Крестьян-паломников благословил и допустил к руке. Прочих же, покидавших Россию навсегда и в благословении православного пастыря не нуждавшихся, лишь обвел грустным взглядом.
Негромко сказал спутнице:
— Вот ведь умнейший человек и искренне отечеству добра желает, а в каком заблуждении души пребывает. Погляди, сколько от него вреда.
Имени не назвал, но и так было ясно, про кого речь — про Константина Петровича.
— Полюбуйся на плоды его борьбы за добро, — горько продолжил преосвященный, проходя мимо сектантов и иноверцев. — Все, кто непохож на большинство, кто странен — из державы вон. Можно и насильно не гнать, сами уедут, от притеснений и государственного недоброжелательства. Ему мнится, что Русь от этого сплоченней, единодушней станет. Может, оно и так, да только победнеет красками, поскучнеет, поскуднеет. Наш прокуратор уверен, что ему одному ведомо, как нужно обустраивать и спасать отечество. Такие сейчас времена настали, что мода на пророков пошла. Вот они и лезут со всех сторон. Иные потешные, вроде нашего соседа Мануйлы. Другие посерьезней, вроде графа Толстого или Карла Маркса. Вот и Константин Петрович себя мессией возомнил. Только не всемирного, а локального масштаба, как в ветхозаветные времена, когда пророка посылали не ко всему человечеству, а только к одному народу…
Невеселые сетования епископа прервало почтенное семейство, тоже поднявшееся на шлюпочную палубу прогуляться: кряжистый господин, дама с вязанием и двое детей-подростков — миловидный гимназист и хорошенькая светловолосая барышня.
Гимназист сдернул фуражку и поклонился, прося благословения.
— Как вас зовут, юноша? — спросил Митрофаний славного паренька, осеняя крестным знамением всю семью.
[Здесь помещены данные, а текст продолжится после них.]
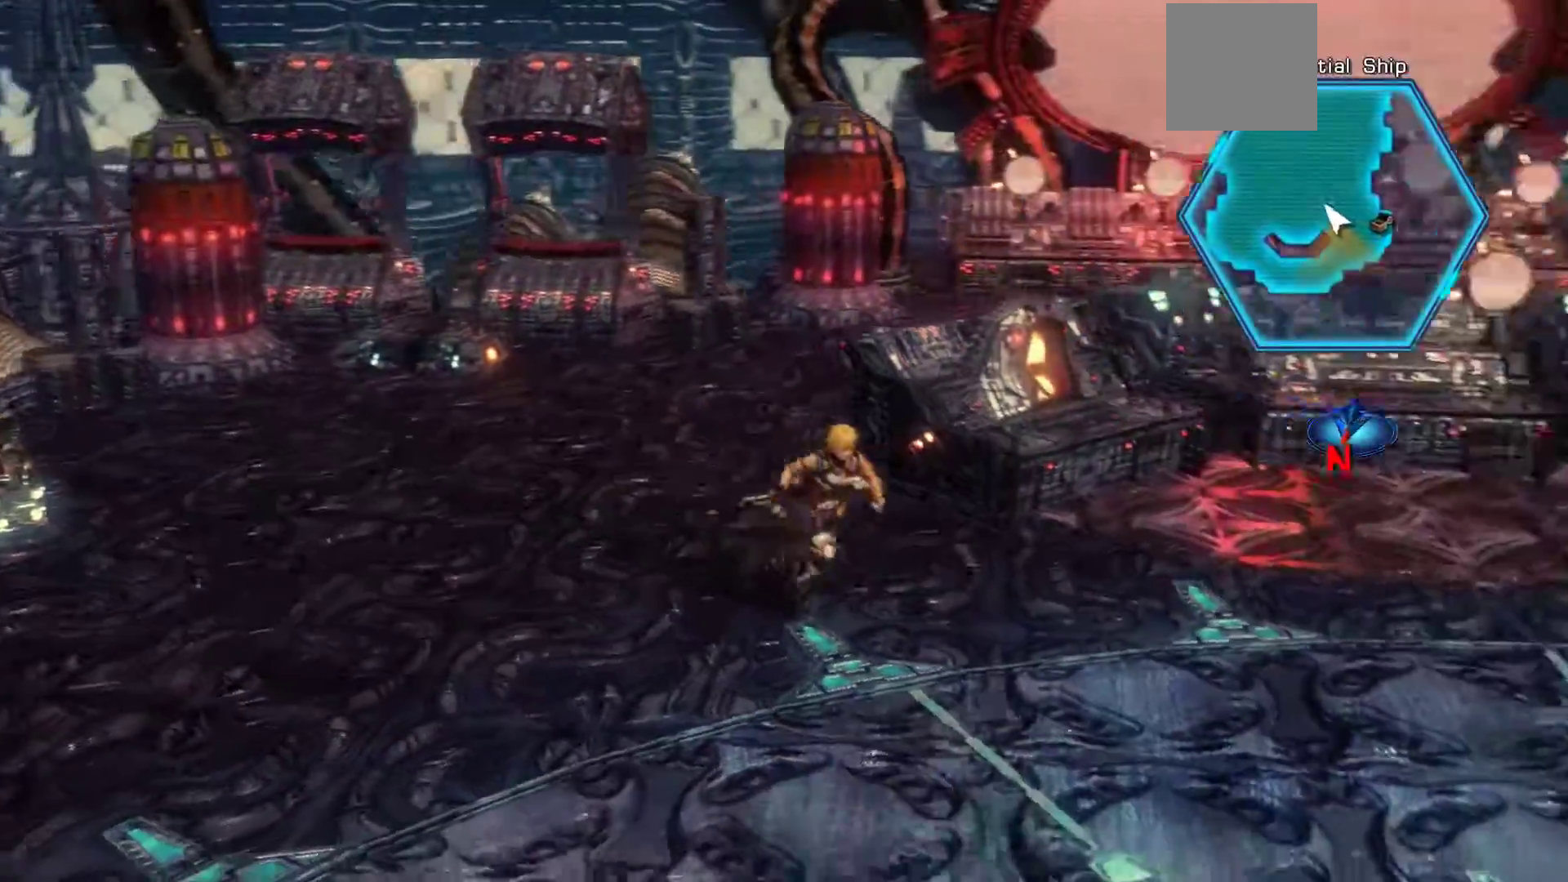
{"buttons": [], "left_stick": "up", "right_stick": "center", "events": [[150, "left_stick", "up-right"], [367, "left_stick", "up"]]}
— Антиной, ваше преосвященство.
— Это имя языческое, для домашнего употребления. А крестильное какое?
— Антип, ваше преосвященство.
— Хорошее имя, народное, — одобрил владыка.
Мальчик нежно коснулся губами его руки, и Митрофании умилился, погладил Антипа-Антиноя по затылку.
Не спеша пошел дальше, а Пелагия задержалась — очень уж искусно клала петли мать благочестивого гимназиста. Монахиня и сама увлекалась вязанием, всегда носила на шее мешочек с рукодельем, однако по бестолковости пальцев вечно путала рядность и бедствовала с узелками.
«Как это вы, сударыня, так ловко накид кладете?» — хотела она спросить и вдруг заморгала, прижала очки к переносице.
Странные у мастерицы были руки: широкие и с волосками на пальцах.
Пелагия подняла глаза, узрела над кружевным воротничком неженскую, кадыкастую шею и ойкнула.
Удивительная дама остановилась, поймав взгляд монашки, и вдруг подмигнула.
Ее семейство проследовало дальше, так что обе энтузиастки вязания оказались наедине.
— Вы мужчина? — шепотом спросила Пелагия, широко раскрыв глаза.
Та кивнула, поднесла палец к губам: тс-с-с.
— А… они кто? — инокиня растерянно кивнула вслед плечистому господину и прелестным чадам.
— Моя семья. — Голос у переодетого был высокий, с подвзвизгом, от женского почти неотличимый. — Мой муж, Лев Иванович. И наши деточки, Антиной и Саломея. Мы содомиты.